Nightmare Alley is a noir, though del Toro doesn’t film it like the modern noir pastiches that we’re used to, ones dripping in gnarled voiceovers and endless rainstorms. Stan moves into the orbit of the carnival’s resident clairvoyant, Zeena (Toni Collette), and begins to study the art of trickery. He decides to strike out on his own after a sudden tragedy, and on a path that eventually lands him in the office of psychiatrist Lilith Ritter (Cate Blanchett). She is pure femme fatale, and Blanchett clearly relishes in her own feline magnetism. As an actor, she knows the precise ways to angle her chin or stretch her body out along a chaise longue, giving her profile the grace of a Grecian statue. Del Toro, in return, knows how to light her, often so that we’ll catch the slightest, reptilian shimmer of Lilith’s eyeshadow.

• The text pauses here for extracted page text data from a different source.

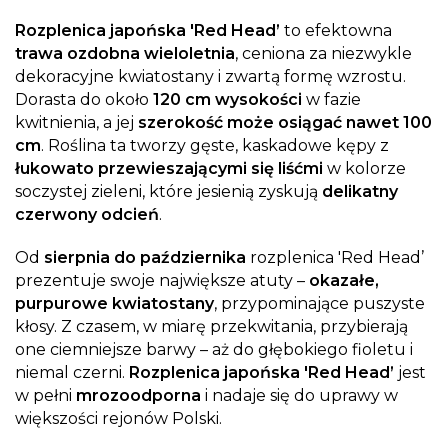
Rozplenica japońska 'Red Head’
to efektowna
trawa ozdobna wieloletnia
, ceniona za niezwykle
dekoracyjne kwiatostany i zwartą formę wzrostu.
Dorasta do około
120 cm wysokości
w fazie
kwitnienia, a jej
szerokość może osiągać nawet 100
cm
. Roślina ta tworzy gęste, kaskadowe kępy z
łukowato przewieszającymi się liśćmi
w kolorze
soczystej zieleni, które jesienią zyskują
delikatny
czerwony odcień
.
Od
sierpnia do października
rozplenica 'Red Head’
prezentuje swoje największe atuty –
okazałe,
purpurowe kwiatostany
, przypominające puszyste
kłosy. Z czasem, w miarę przekwitania, przybierają
one ciemniejsze barwy – aż do głębokiego fioletu i
niemal czerni.
Rozplenica japońska 'Red Head’
jest
w pełni
mrozoodporna
i nadaje się do uprawy w
większości rejonów Polski.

Nightmare Alley’s script, which del Toro co-wrote with screenwriter and film historian Kim Morgan (the pair married last year), alters a few things about Gresham’s story. But it’s hard to think of a noir story that would be better suited to del Toro as a director – the arch-fabulist who fears men more than he does monsters. The image of the geek combines horror, American disillusionment, and the heart of darkness that Cooper is able to stir within those crystal blue eyes of his. Del Toro can do worldbuilding in his sleep, but you might also find Cooper’s brittle performance, filled with such elemental sadness, hard to shake off. Nightmare Alley is the shadow that lingers.